Vor dem Gruppenspiel gegen Frankreich

Oranje hofft auf zweites Wunder von Bern

Bern - Ganz Holland träumt von einem neuen Festival in Oranje. Nach Weltmeister Italien soll nun der WM-Zweite Frankreich sein blaues Wunder erleben.

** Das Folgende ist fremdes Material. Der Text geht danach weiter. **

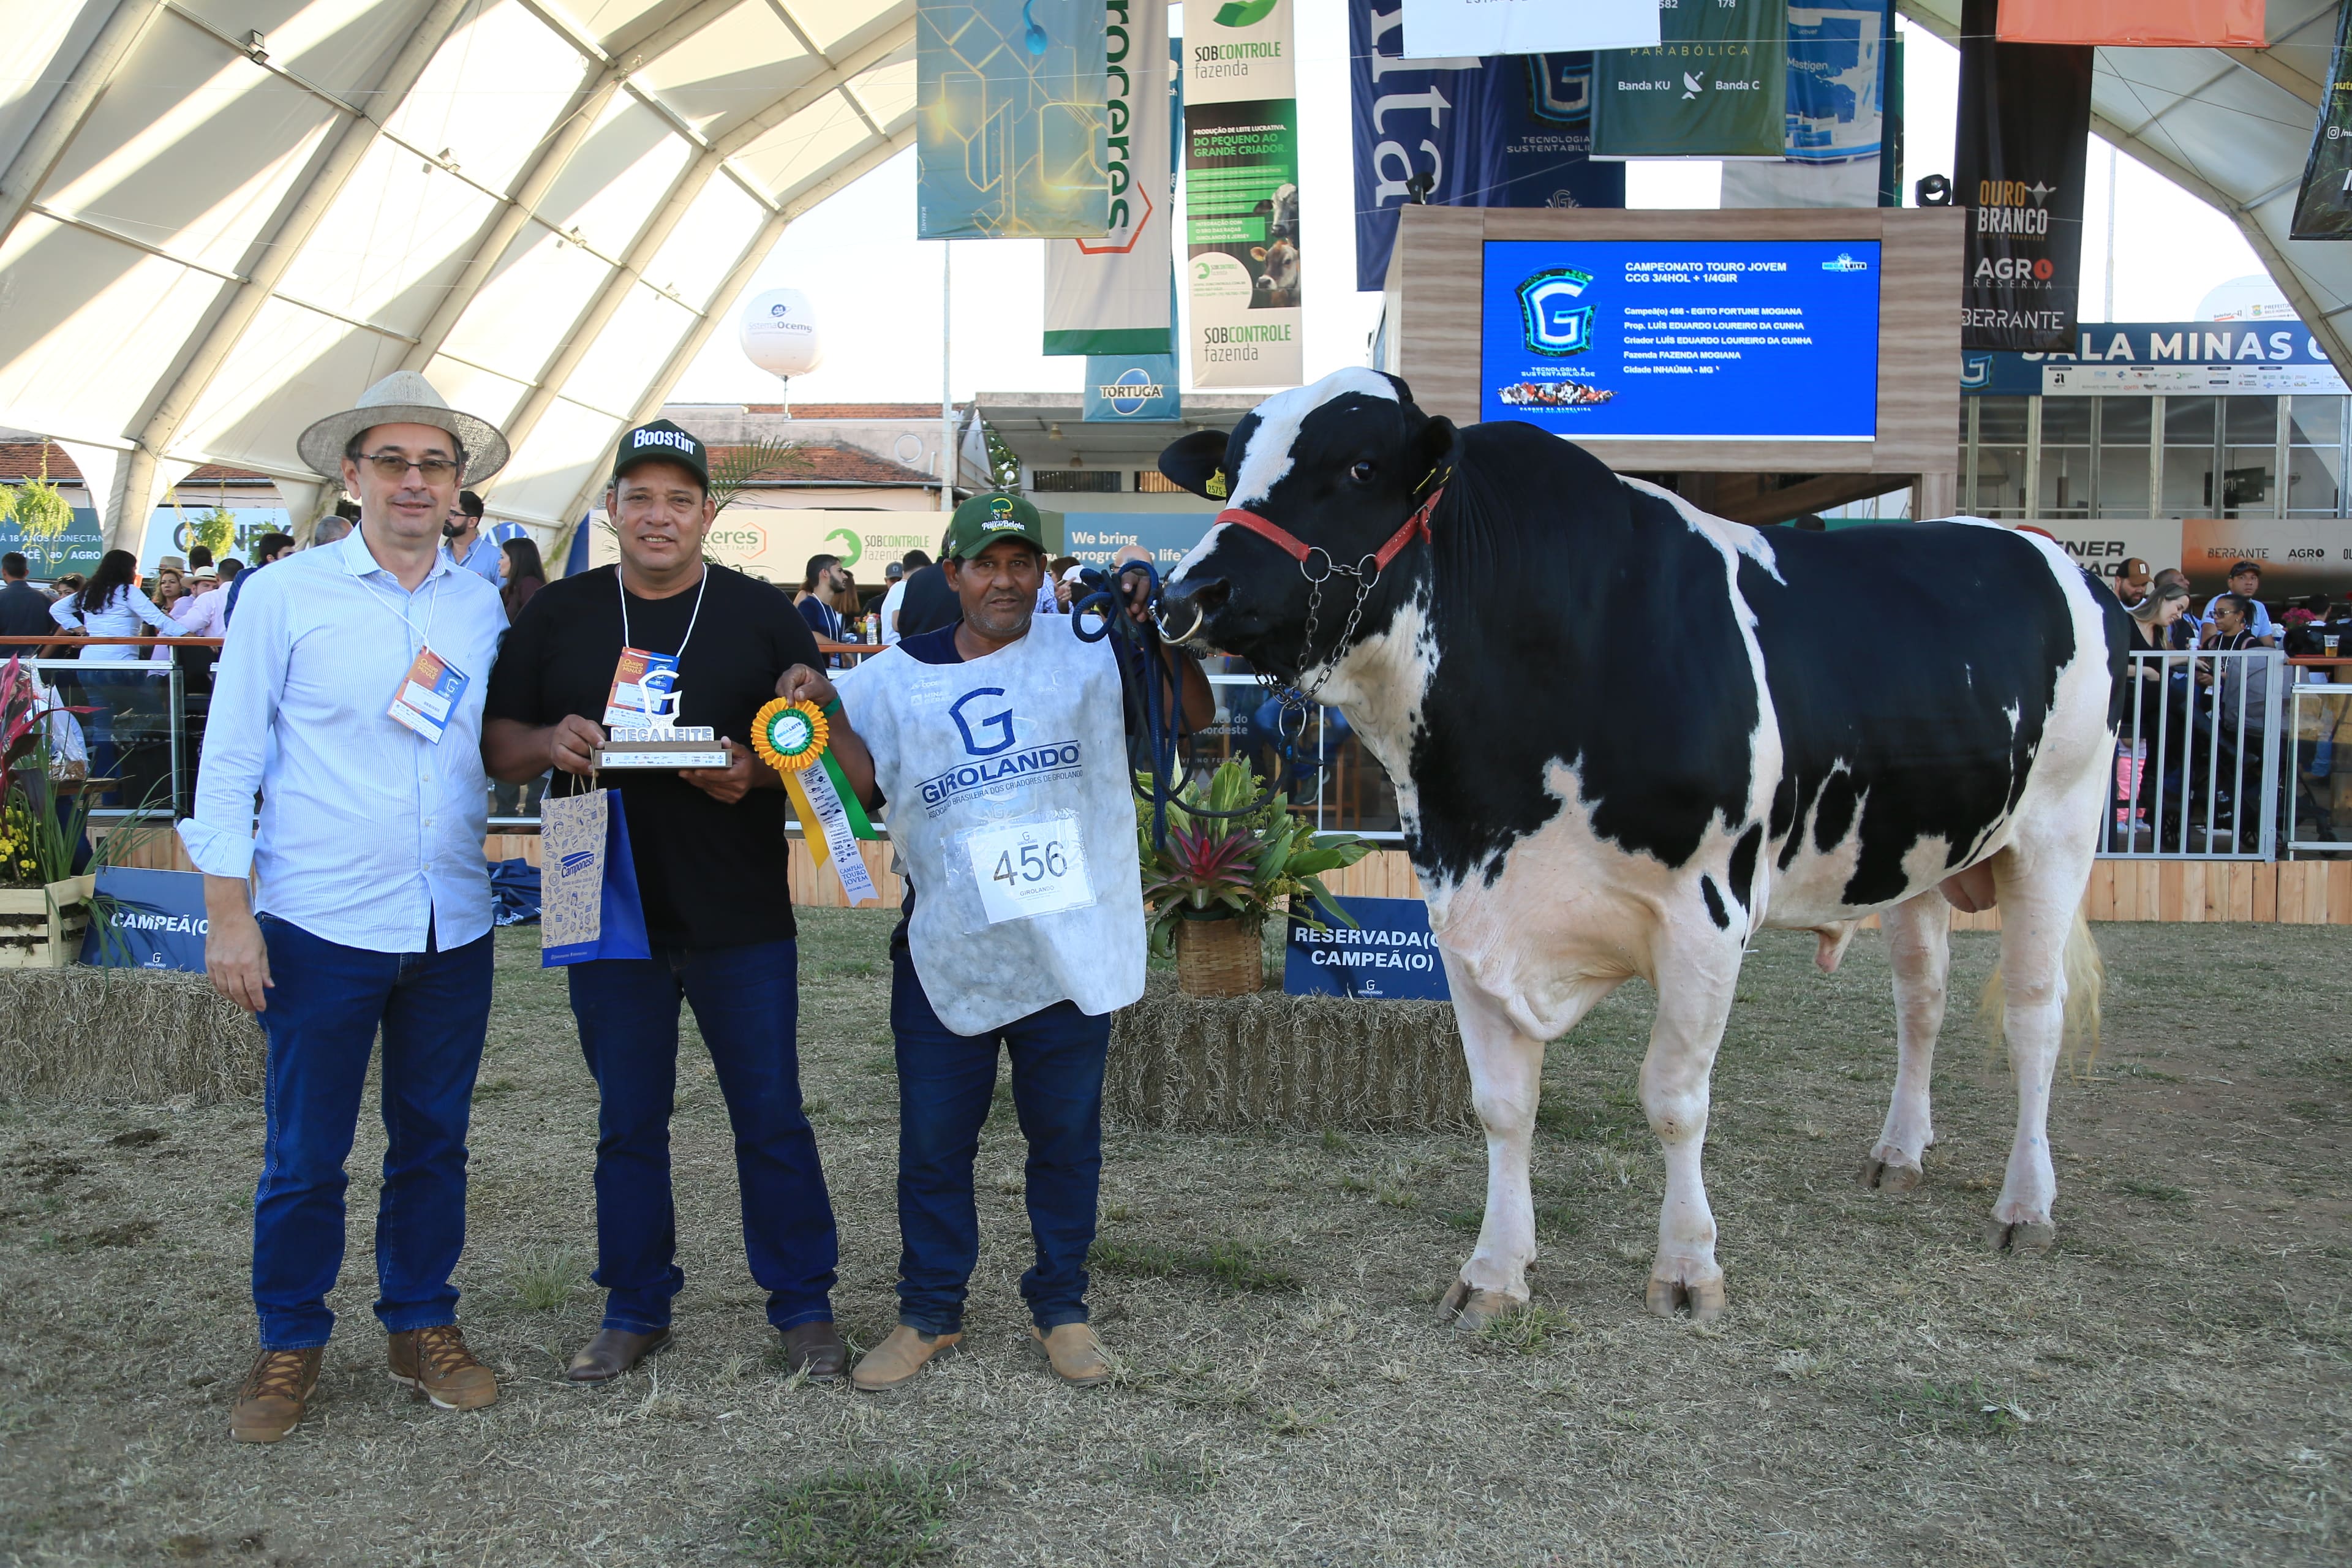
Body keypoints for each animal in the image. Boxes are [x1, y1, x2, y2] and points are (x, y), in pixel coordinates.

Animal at [1161, 364, 2135, 1325]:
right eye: (1231, 470)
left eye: (1361, 467)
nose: (1185, 595)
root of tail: (2052, 552)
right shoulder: (1463, 912)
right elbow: (1503, 1105)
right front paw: (1495, 1271)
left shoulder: (1705, 915)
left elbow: (1674, 1101)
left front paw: (1689, 1268)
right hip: (1918, 857)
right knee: (1921, 1000)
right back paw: (1899, 1154)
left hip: (2057, 833)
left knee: (2035, 1015)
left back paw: (2026, 1205)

Das als historisch gefeierte 3:0 über die Squadra Azzurra stärkt den Glauben der Niederländer an ein weiteres Fußball-Fest.

EM 2008, Niederlande, Fussball, Oranje
© DPA

Mit einem Erfolg über die Equipe tricolore in Bern (Freitag, 20.30 Uhr im SPOX-TICKER) wäre der Einzug in das Viertelfinale trotz der hochkarätigen Konkurrenz in Gruppe C perfekt - und der eigene Anhang endgültig auf Wolke sieben.

Das berauschende Erfolgserlebnis kostete Marco van Basten in den vergangenen Tagen viel Mühe, zumindest bei seinen Spielern die Euphorie einzudämmen. "Um Favorit zu sein, muss man mehr als ein gutes Spiel abliefern. Wir müssen wieder auf den Boden ankommen", sagte der Coach.

Franzosen hoffen auf holländische Bequemlichkeit

Ganz anders als der Europameister von 1988 sind die Franzosen in das Turnier gestartet. Nach dem trostlosen 0:0 gegen Rumänien geht in der "Grande Nation" die Angst vor einem vorzeitigen Knockout um.

"Unseren Joker haben wir schon verbraucht. Ein Sieg gegen Rumänien wäre einfacher gewesen", klagte Bayern-Star Franck Ribery angesichts der bedenklichen Ausgangslage des EM-Mitfavoriten. Die überschäumende Euphorie der Niederländer nach der Demütigung des Weltmeisters kommt den Blauen jedoch zupass. "Die Gefahr ist eher auf der Seite des Gegners. Er ist nach dem gewonnenen Spiel gegen Italien vielleicht zu bequem. Das kann sich rächen", sagte Abwehrspieler Eric Abidal.

Henry soll helfen

Die voraussichtliche Rückkehr der Rekonvaleszenten Thierry Henry soll zu einem effektiveren Offensivspiel verhelfen. Nur vier Treffer in den vergangenen sechs Länderspielen dokumentieren die Angriffsschwäche der einstmals für ihren Champagner-Fußball gerühmten Mannschaft.

Mit Abwehrstärke allein kann der Herkulesakt gegen die Niederlande und Italien aber nicht bewältigt werden. Das weiß auch Trainer Raymond Domenech, der über eine Systemumstellung mit Ribery in der zentralen Position des einstigen Regisseurs Zinedine Zidane nachdenkt: "Wir spielen gegen die Niederlande, um zu gewinnen. Nicht, um nicht zu verlieren."

Robben wieder fit

Wie man den von Domenech gewünschten modernen Angriffsfußball spielt, demonstrierten die Niederländer in ihrem ersten EM-Spiel. Mit einer ähnlichen Mischung aus Effektivität und Ästhetik wollen sie auch die starke Defensive der Franzosen in Verlegenheit bringen.

Anders als bei der Gala am Montag kann Trainer Marco van Basten wieder auf Arjen Robben zurückgreifen. Der Angreifer von Real Madrid meldete sich einen Tag vor der Partie fit zurück.

Der Bondscoach ließ aber offen, ob er die erfolgreiche Mannschaft deshalb umstellen will: "Das ist ein Luxusproblem. Es ist immer schwer, nach solch einem Spiel Veränderungen vor zu nehmen." Zudem übt der genesene Robin van Persie Druck auf die Stammelf aus.

Bern wird erneut zur Pilgerstätte niederländischer Fans. Akribisch bereitet sich die Stadt auf eine weitere Oranje-Invasion vor. Um eine ähnliche Überfüllung wie beim vorigen Spiel mit rund 100.000 Anhänger zu verhindern, wurde kurzfristig ein dritter Public-Viewing-Bereich eingerichtet.